Data records
◆ ◆ ◆

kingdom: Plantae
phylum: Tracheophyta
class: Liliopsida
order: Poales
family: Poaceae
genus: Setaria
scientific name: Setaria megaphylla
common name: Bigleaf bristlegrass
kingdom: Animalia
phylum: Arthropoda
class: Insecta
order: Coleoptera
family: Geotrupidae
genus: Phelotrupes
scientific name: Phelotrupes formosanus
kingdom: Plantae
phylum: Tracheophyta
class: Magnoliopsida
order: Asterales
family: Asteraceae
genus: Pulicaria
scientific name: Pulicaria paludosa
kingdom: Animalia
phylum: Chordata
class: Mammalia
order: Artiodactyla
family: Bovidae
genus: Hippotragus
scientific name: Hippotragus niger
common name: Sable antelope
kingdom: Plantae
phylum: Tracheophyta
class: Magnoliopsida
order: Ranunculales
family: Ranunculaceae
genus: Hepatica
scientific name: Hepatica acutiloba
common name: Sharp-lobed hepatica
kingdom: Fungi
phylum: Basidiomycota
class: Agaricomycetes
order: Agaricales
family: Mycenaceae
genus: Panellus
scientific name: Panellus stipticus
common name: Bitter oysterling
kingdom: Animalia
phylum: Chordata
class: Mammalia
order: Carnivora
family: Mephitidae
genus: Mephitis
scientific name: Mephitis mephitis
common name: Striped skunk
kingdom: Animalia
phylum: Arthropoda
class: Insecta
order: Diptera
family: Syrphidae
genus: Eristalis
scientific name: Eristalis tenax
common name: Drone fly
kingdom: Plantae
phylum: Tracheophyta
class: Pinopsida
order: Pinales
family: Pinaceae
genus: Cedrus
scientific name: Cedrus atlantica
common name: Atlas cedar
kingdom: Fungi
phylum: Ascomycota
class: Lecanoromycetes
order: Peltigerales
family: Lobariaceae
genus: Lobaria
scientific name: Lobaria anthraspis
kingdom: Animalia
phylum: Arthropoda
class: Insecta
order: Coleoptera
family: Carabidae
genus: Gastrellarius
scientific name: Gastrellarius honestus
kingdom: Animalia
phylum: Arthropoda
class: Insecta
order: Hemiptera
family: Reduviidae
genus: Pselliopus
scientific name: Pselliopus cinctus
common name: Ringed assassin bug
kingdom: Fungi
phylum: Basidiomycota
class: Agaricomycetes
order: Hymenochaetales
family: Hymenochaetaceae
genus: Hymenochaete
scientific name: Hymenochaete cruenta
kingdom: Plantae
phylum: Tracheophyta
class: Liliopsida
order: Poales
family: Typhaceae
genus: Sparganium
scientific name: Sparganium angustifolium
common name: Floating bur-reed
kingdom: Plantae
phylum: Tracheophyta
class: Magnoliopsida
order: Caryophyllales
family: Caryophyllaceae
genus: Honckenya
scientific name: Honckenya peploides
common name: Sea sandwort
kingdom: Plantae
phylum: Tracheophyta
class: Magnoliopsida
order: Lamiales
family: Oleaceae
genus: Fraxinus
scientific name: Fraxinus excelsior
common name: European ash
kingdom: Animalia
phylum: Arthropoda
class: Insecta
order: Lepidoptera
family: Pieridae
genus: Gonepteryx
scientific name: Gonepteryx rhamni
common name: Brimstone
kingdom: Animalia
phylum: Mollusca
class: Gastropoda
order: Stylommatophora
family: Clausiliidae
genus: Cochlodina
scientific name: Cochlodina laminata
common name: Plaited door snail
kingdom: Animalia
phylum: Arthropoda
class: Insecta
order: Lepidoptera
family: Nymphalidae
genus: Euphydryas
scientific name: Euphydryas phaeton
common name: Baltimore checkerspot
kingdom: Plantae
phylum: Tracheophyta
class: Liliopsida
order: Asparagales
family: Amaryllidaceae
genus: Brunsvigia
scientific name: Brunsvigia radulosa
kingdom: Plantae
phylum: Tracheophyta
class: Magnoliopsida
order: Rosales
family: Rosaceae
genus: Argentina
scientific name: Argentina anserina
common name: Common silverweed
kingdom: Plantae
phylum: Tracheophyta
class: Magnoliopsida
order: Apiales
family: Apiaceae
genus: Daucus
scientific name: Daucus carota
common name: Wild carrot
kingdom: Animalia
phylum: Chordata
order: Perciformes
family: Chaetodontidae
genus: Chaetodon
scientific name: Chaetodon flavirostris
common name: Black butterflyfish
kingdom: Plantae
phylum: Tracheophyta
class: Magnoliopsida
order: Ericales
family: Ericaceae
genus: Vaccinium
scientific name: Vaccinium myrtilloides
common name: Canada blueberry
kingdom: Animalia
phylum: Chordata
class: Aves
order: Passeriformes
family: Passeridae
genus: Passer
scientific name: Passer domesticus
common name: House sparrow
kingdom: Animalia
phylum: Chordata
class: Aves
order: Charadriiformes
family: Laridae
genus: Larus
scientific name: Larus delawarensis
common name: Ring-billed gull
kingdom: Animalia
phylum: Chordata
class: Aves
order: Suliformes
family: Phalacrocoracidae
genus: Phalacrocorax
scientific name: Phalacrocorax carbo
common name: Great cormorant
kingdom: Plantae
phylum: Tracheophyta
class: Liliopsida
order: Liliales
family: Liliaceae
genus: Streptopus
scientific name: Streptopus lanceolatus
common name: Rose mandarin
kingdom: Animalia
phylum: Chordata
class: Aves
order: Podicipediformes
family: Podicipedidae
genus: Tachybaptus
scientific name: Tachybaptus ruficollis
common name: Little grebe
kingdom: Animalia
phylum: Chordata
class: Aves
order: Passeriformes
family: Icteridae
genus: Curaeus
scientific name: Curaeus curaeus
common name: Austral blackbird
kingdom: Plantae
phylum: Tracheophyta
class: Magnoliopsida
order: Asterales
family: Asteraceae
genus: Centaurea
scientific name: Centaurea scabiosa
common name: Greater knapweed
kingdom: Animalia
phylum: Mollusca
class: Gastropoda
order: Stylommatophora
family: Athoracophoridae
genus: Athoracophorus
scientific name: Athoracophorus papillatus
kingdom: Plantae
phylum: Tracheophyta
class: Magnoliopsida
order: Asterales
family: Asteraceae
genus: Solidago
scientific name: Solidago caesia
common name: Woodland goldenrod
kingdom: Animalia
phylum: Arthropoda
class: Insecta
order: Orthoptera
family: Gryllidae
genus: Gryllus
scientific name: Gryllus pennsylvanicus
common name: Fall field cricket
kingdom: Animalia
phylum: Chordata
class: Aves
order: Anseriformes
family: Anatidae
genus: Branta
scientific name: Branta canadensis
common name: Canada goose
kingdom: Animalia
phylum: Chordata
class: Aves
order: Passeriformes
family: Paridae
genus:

◆ ◆ ◆

* _Directive_: Reproduce every one of these lines verbatim, with no changes.

* _Answer to this problem_:
kingdom: Plantae
phylum: Tracheophyta
class: Liliopsida
order: Poales
family: Poaceae
genus: Setaria
scientific name: Setaria megaphylla
common name: Bigleaf bristlegrass
kingdom: Animalia
phylum: Arthropoda
class: Insecta
order: Coleoptera
family: Geotrupidae
genus: Phelotrupes
scientific name: Phelotrupes formosanus
kingdom: Plantae
phylum: Tracheophyta
class: Magnoliopsida
order: Asterales
family: Asteraceae
genus: Pulicaria
scientific name: Pulicaria paludosa
kingdom: Animalia
phylum: Chordata
class: Mammalia
order: Artiodactyla
family: Bovidae
genus: Hippotragus
scientific name: Hippotragus niger
common name: Sable antelope
kingdom: Plantae
phylum: Tracheophyta
class: Magnoliopsida
order: Ranunculales
family: Ranunculaceae
genus: Hepatica
scientific name: Hepatica acutiloba
common name: Sharp-lobed hepatica
kingdom: Fungi
phylum: Basidiomycota
class: Agaricomycetes
order: Agaricales
family: Mycenaceae
genus: Panellus
scientific name: Panellus stipticus
common name: Bitter oysterling
kingdom: Animalia
phylum: Chordata
class: Mammalia
order: Carnivora
family: Mephitidae
genus: Mephitis
scientific name: Mephitis mephitis
common name: Striped skunk
kingdom: Animalia
phylum: Arthropoda
class: Insecta
order: Diptera
family: Syrphidae
genus: Eristalis
scientific name: Eristalis tenax
common name: Drone fly
kingdom: Plantae
phylum: Tracheophyta
class: Pinopsida
order: Pinales
family: Pinaceae
genus: Cedrus
scientific name: Cedrus atlantica
common name: Atlas cedar
kingdom: Fungi
phylum: Ascomycota
class: Lecanoromycetes
order: Peltigerales
family: Lobariaceae
genus: Lobaria
scientific name: Lobaria anthraspis
kingdom: Animalia
phylum: Arthropoda
class: Insecta
order: Coleoptera
family: Carabidae
genus: Gastrellarius
scientific name: Gastrellarius honestus
kingdom: Animalia
phylum: Arthropoda
class: Insecta
order: Hemiptera
family: Reduviidae
genus: Pselliopus
scientific name: Pselliopus cinctus
common name: Ringed assassin bug
kingdom: Fungi
phylum: Basidiomycota
class: Agaricomycetes
order: Hymenochaetales
family: Hymenochaetaceae
genus: Hymenochaete
scientific name: Hymenochaete cruenta
kingdom: Plantae
phylum: Tracheophyta
class: Liliopsida
order: Poales
family: Typhaceae
genus: Sparganium
scientific name: Sparganium angustifolium
common name: Floating bur-reed
kingdom: Plantae
phylum: Tracheophyta
class: Magnoliopsida
order: Caryophyllales
family: Caryophyllaceae
genus: Honckenya
scientific name: Honckenya peploides
common name: Sea sandwort
kingdom: Plantae
phylum: Tracheophyta
class: Magnoliopsida
order: Lamiales
family: Oleaceae
genus: Fraxinus
scientific name: Fraxinus excelsior
common name: European ash
kingdom: Animalia
phylum: Arthropoda
class: Insecta
order: Lepidoptera
family: Pieridae
genus: Gonepteryx
scientific name: Gonepteryx rhamni
common name: Brimstone
kingdom: Animalia
phylum: Mollusca
class: Gastropoda
order: Stylommatophora
family: Clausiliidae
genus: Cochlodina
scientific name: Cochlodina laminata
common name: Plaited door snail
kingdom: Animalia
phylum: Arthropoda
class: Insecta
order: Lepidoptera
family: Nymphalidae
genus: Euphydryas
scientific name: Euphydryas phaeton
common name: Baltimore checkerspot
kingdom: Plantae
phylum: Tracheophyta
class: Liliopsida
order: Asparagales
family: Amaryllidaceae
genus: Brunsvigia
scientific name: Brunsvigia radulosa
kingdom: Plantae
phylum: Tracheophyta
class: Magnoliopsida
order: Rosales
family: Rosaceae
genus: Argentina
scientific name: Argentina anserina
common name: Common silverweed
kingdom: Plantae
phylum: Tracheophyta
class: Magnoliopsida
order: Apiales
family: Apiaceae
genus: Daucus
scientific name: Daucus carota
common name: Wild carrot
kingdom: Animalia
phylum: Chordata
order: Perciformes
family: Chaetodontidae
genus: Chaetodon
scientific name: Chaetodon flavirostris
common name: Black butterflyfish
kingdom: Plantae
phylum: Tracheophyta
class: Magnoliopsida
order: Ericales
family: Ericaceae
genus: Vaccinium
scientific name: Vaccinium myrtilloides
common name: Canada blueberry
kingdom: Animalia
phylum: Chordata
class: Aves
order: Passeriformes
family: Passeridae
genus: Passer
scientific name: Passer domesticus
common name: House sparrow
kingdom: Animalia
phylum: Chordata
class: Aves
order: Charadriiformes
family: Laridae
genus: Larus
scientific name: Larus delawarensis
common name: Ring-billed gull
kingdom: Animalia
phylum: Chordata
class: Aves
order: Suliformes
family: Phalacrocoracidae
genus: Phalacrocorax
scientific name: Phalacrocorax carbo
common name: Great cormorant
kingdom: Plantae
phylum: Tracheophyta
class: Liliopsida
order: Liliales
family: Liliaceae
genus: Streptopus
scientific name: Streptopus lanceolatus
common name: Rose mandarin
kingdom: Animalia
phylum: Chordata
class: Aves
order: Podicipediformes
family: Podicipedidae
genus: Tachybaptus
scientific name: Tachybaptus ruficollis
common name: Little grebe
kingdom: Animalia
phylum: Chordata
class: Aves
order: Passeriformes
family: Icteridae
genus: Curaeus
scientific name: Curaeus curaeus
common name: Austral blackbird
kingdom: Plantae
phylum: Tracheophyta
class: Magnoliopsida
order: Asterales
family: Asteraceae
genus: Centaurea
scientific name: Centaurea scabiosa
common name: Greater knapweed
kingdom: Animalia
phylum: Mollusca
class: Gastropoda
order: Stylommatophora
family: Athoracophoridae
genus: Athoracophorus
scientific name: Athoracophorus papillatus
kingdom: Plantae
phylum: Tracheophyta
class: Magnoliopsida
order: Asterales
family: Asteraceae
genus: Solidago
scientific name: Solidago caesia
common name: Woodland goldenrod
kingdom: Animalia
phylum: Arthropoda
class: Insecta
order: Orthoptera
family: Gryllidae
genus: Gryllus
scientific name: Gryllus pennsylvanicus
common name: Fall field cricket
kingdom: Animalia
phylum: Chordata
class: Aves
order: Anseriformes
family: Anatidae
genus: Branta
scientific name: Branta canadensis
common name: Canada goose
kingdom: Animalia
phylum: Chordata
class: Aves
order: Passeriformes
family: Paridae
genus:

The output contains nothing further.